Cette fois, c’est un photographe de mode indien, Raj Shetye, qui est la cible de nombreuses critiques après la publication d’une série d’images, au style glamour/chic, évoquant une scène de viol collectif dans un bus. Intitulée « The wrong turn » (« Fausse route »), la série a fait immédiatement penser au viol collectif de Delhi qui a scandalisé l’Inde, et le monde, au début de l’année 2013.
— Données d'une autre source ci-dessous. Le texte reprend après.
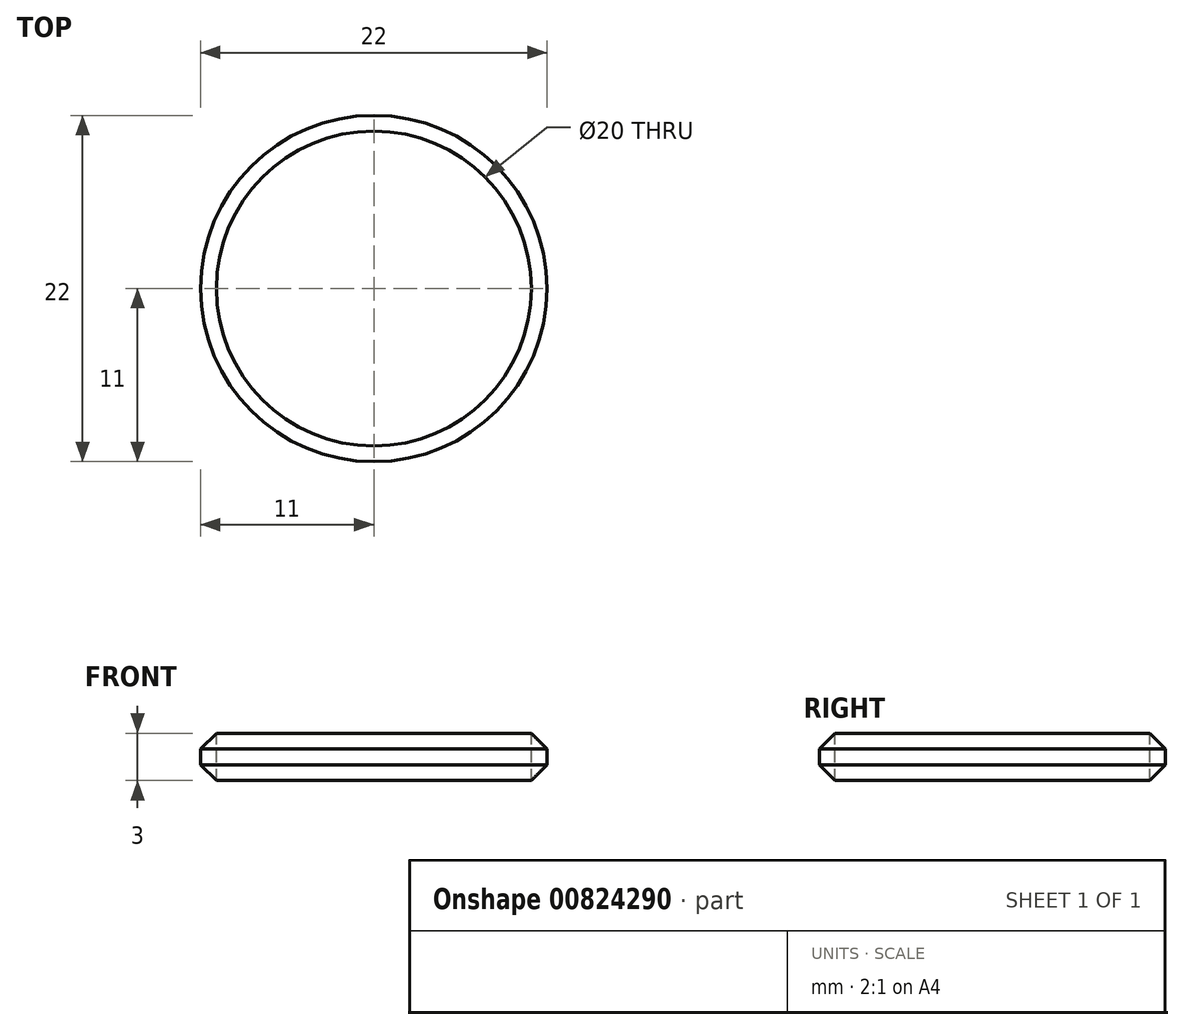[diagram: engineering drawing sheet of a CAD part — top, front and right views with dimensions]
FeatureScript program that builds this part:
annotation { "Feature Type Name" : "Feature", "Feature Type Description" : "" }
export const myFeature = defineFeature(function(context is Context, id is Id, definition is map)
    precondition{}
    {
        {
            var Q0;
            Q0=qCreatedBy(makeId("Top.planeOp"),FACE);
            var sketch = newSketch(context, id + "F0", { "sketchPlane" : qUnion([Q0])});
            skCircle(sketch, "E0", {"center": v(0, 0) * mm, "radius": 11 * mm});
            skSolve(sketch);
        }
        {
            var Q0;
            Q0=makeQuery(id+"F0.imprint","IMPRINT",FACE,{"disambiguationData":[TD([[makeQuery(id+"F0.imprint","IMPRINT",EDGE,{"derivedFrom":sQuery(id+"F0.wireOp",EDGE,"E0")}),1.0]])]});
            extrude(context, id + "F1", {"entities" : qUnion([Q0]), "depth" : 3 * mm, "offsetDistance" : 25 * mm});
        }
        {
            var Q0;
            Q0=makeQuery(id+"F1.opExtrude","CAP_FACE",FACE,{"disambiguationData":[OSD([sQuery(id+"F0.wireOp",EDGE,"E0")])],"isStart":false});
            var sketch = newSketch(context, id + "F2", { "sketchPlane" : qUnion([Q0])});
            skCircle(sketch, "E1", {"center": v(0, 0) * mm, "radius": 10 * mm});
            skSolve(sketch);
        }
        {
            var Q0;
            Q0=makeQuery(id+"F2.imprint","IMPRINT",FACE,{"disambiguationData":[TD([[makeQuery(id+"F2.imprint","IMPRINT",EDGE,{"derivedFrom":sQuery(id+"F2.wireOp",EDGE,"E1")}),1.0]])]});
            extrude(context, id + "F3", {"entities" : qUnion([Q0]), "operationType" : NewBodyOperationType.REMOVE, "oppositeDirection" : true, "depth" : 3 * mm, "offsetDistance" : 25 * mm});
        }
        {
            var Q0;
            Q0=makeQuery(id+"F1.opExtrude","CAP_EDGE",EDGE,{"disambiguationData":[OSD([sQuery(id+"F0.wireOp",EDGE,"E0")])],"isStart":false});
            var Q1;
            Q1=makeQuery(id+"F1.opExtrude","CAP_EDGE",EDGE,{"disambiguationData":[OSD([sQuery(id+"F0.wireOp",EDGE,"E0")])],"isStart":true});
            chamfer(context, id + "F4", {"entities" : qUnion([Q0, Q1]), "width" : 1 * mm, "tangentPropagation" : true});
        }
    });
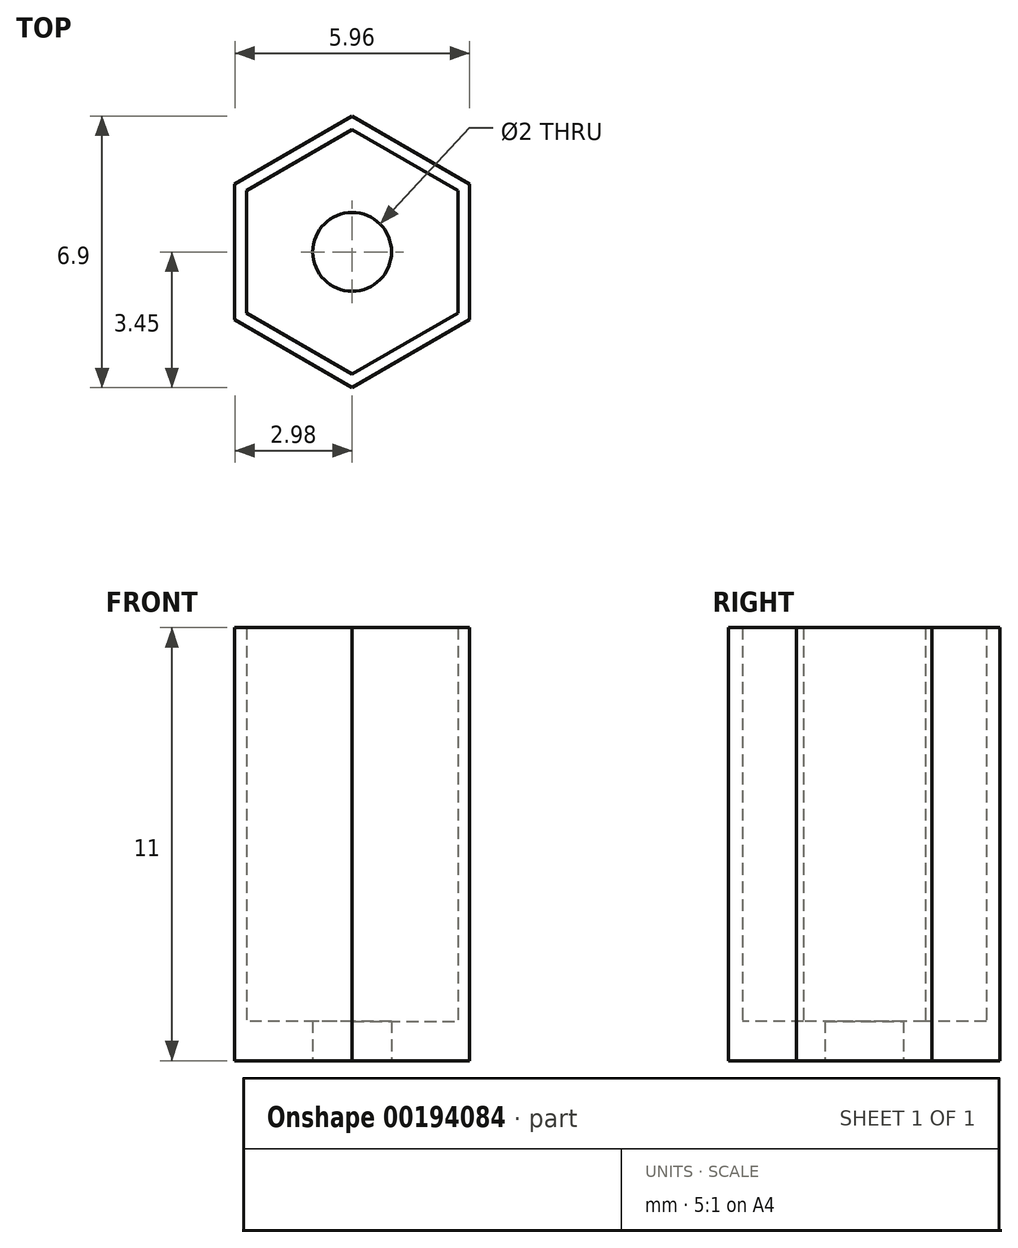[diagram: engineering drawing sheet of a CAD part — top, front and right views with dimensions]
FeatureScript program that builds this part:
annotation { "Feature Type Name" : "Feature", "Feature Type Description" : "" }
export const myFeature = defineFeature(function(context is Context, id is Id, definition is map)
    precondition{}
    {
        {
            var Q0;
            Q0=qCreatedBy(makeId("Top.planeOp"),FACE);
            var sketch = newSketch(context, id + "F0", { "sketchPlane" : qUnion([Q0])});
            skCircle(sketch, "E0.cCircle", {"center": v(0, 0) * mm, "radius": 2.68 * mm, "construction": true});
            skLineSegment(sketch, "E0.0", {"start": v(2.68, 1.55) * mm, "end": v(2.68, -1.55) * mm});
            skLineSegment(sketch, "E0.1", {"start": v(2.68, -1.55) * mm, "end": v(0, -3.1) * mm});
            skLineSegment(sketch, "E0.2", {"start": v(0, -3.1) * mm, "end": v(-2.68, -1.55) * mm});
            skLineSegment(sketch, "E0.3", {"start": v(-2.68, -1.55) * mm, "end": v(-2.68, 1.55) * mm});
            skLineSegment(sketch, "E0.4", {"start": v(-2.68, 1.55) * mm, "end": v(0, 3.1) * mm});
            skLineSegment(sketch, "E0.5", {"start": v(0, 3.1) * mm, "end": v(2.68, 1.55) * mm});
            skPoint(sketch, "E0.0.midPoint", {"position": v(2.68, 0) * mm});
            skLineSegment(sketch, "E1.0", {"start": v(-2.98, -1.72) * mm, "end": v(-2.98, 1.72) * mm});
            skLineSegment(sketch, "E1.1", {"start": v(0, 3.45) * mm, "end": v(2.98, 1.72) * mm});
            skLineSegment(sketch, "E1.2", {"start": v(2.98, 1.72) * mm, "end": v(2.98, -1.72) * mm});
            skLineSegment(sketch, "E1.3", {"start": v(-2.98, 1.72) * mm, "end": v(0, 3.45) * mm});
            skLineSegment(sketch, "E1.4", {"start": v(2.98, -1.72) * mm, "end": v(0, -3.45) * mm});
            skLineSegment(sketch, "E1.5", {"start": v(0, -3.45) * mm, "end": v(-2.98, -1.72) * mm});
            skCircle(sketch, "E2", {"center": v(0, 0) * mm, "radius": 1 * mm});
            skSolve(sketch);
        }
        {
            var Q0;
            Q0=makeQuery(id+"F0.imprint","IMPRINT",FACE,{"disambiguationData":[TD([[makeQuery(id+"F0.imprint","IMPRINT",EDGE,{"derivedFrom":sQuery(id+"F0.wireOp",EDGE,"E0.0")}),1.0]])]});
            extrude(context, id + "F1", {"entities" : qUnion([Q0]), "depth" : 11 * mm});
        }
        {
            var Q0;
            Q0=makeQuery(id+"F0.imprint","IMPRINT",FACE,{"disambiguationData":[TD([[makeQuery(id+"F0.imprint","IMPRINT",EDGE,{"derivedFrom":sQuery(id+"F0.wireOp",EDGE,"E0.0")}),-1.0]])]});
            extrude(context, id + "F2", {"entities" : qUnion([Q0]), "operationType" : NewBodyOperationType.ADD, "depth" : 1 * mm});
        }
    });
Face à l’indignation, Raj Shetye a rapidement retiré les photos qu’il avait publiées sur internet – mais elles ont été entre temps reprises sur de nombreux sites de presse, qui contibuent ainsi à diffuser des images que leurs articles mettent en cause, en s’asseyant sur le droit d’auteur, qui plus est. Et le photographe s’est défendu en assurant que son travail était mal interprété : son intention était de dénoncer les violences sexuelles. « Le but est de créer des œuvres qui vont occasionner des réactions dans la société », a-t-il expliqué au magazine Buzzfeed. Tout niant avoir voulu évoquer particulièrement le viol de Delhi.